§ Problem to solve: Set down the entries below exactly; drop the pictures.

§ Data extract:
########

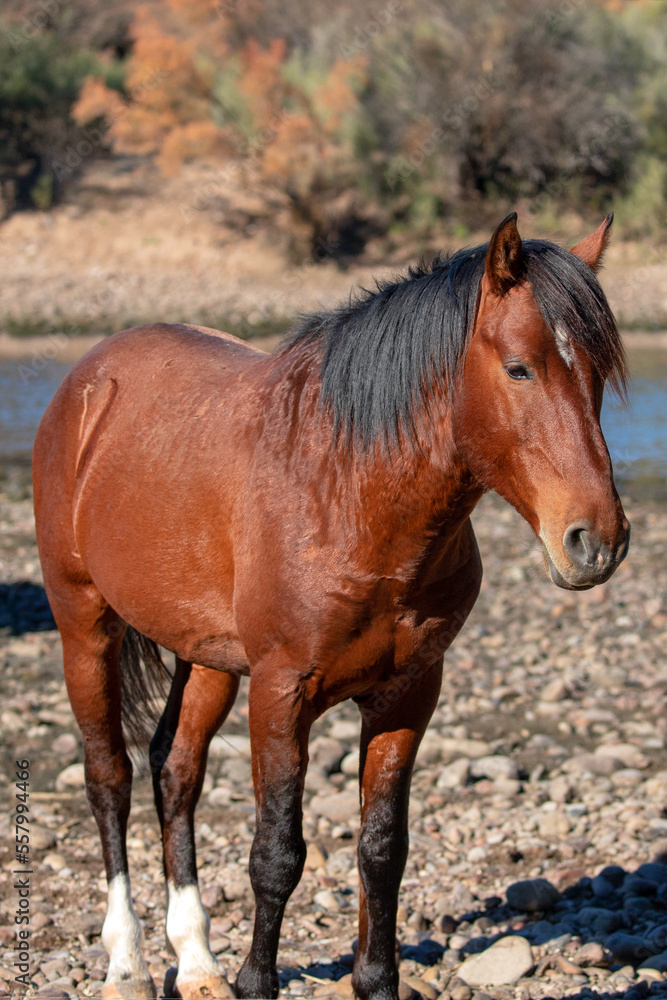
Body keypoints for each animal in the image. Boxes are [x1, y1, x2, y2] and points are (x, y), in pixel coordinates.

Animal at [34, 213, 632, 1000]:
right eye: (519, 369)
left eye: (596, 373)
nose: (596, 541)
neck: (349, 491)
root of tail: (88, 378)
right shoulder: (281, 693)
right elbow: (276, 853)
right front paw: (257, 980)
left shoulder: (408, 693)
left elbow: (381, 847)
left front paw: (374, 980)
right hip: (85, 626)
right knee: (110, 778)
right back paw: (127, 962)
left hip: (206, 659)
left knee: (176, 773)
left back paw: (196, 964)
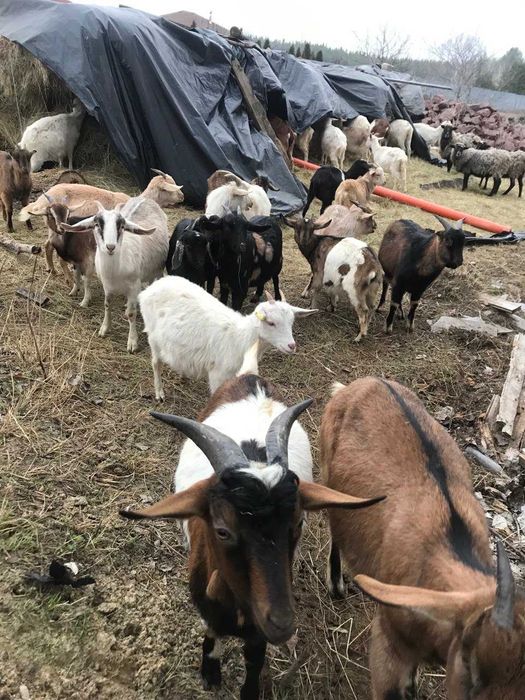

########

§ The answer:
Body keypoints for each animal in the image. Boxes are [x1, y1, x2, y2] and points are (x, y), in pixel coordinates.

Animal at [34, 213, 632, 1000]:
right eye: (519, 369)
left eye: (596, 373)
nose: (596, 541)
neck: (349, 491)
root of tail: (88, 378)
right shoulder: (281, 693)
right elbow: (276, 853)
right front paw: (257, 980)
left shoulder: (408, 693)
left elbow: (381, 847)
left front paw: (374, 980)
right hip: (85, 626)
right knee: (110, 778)
right back paw: (127, 962)
left hip: (206, 659)
left knee: (176, 773)
left back paw: (196, 964)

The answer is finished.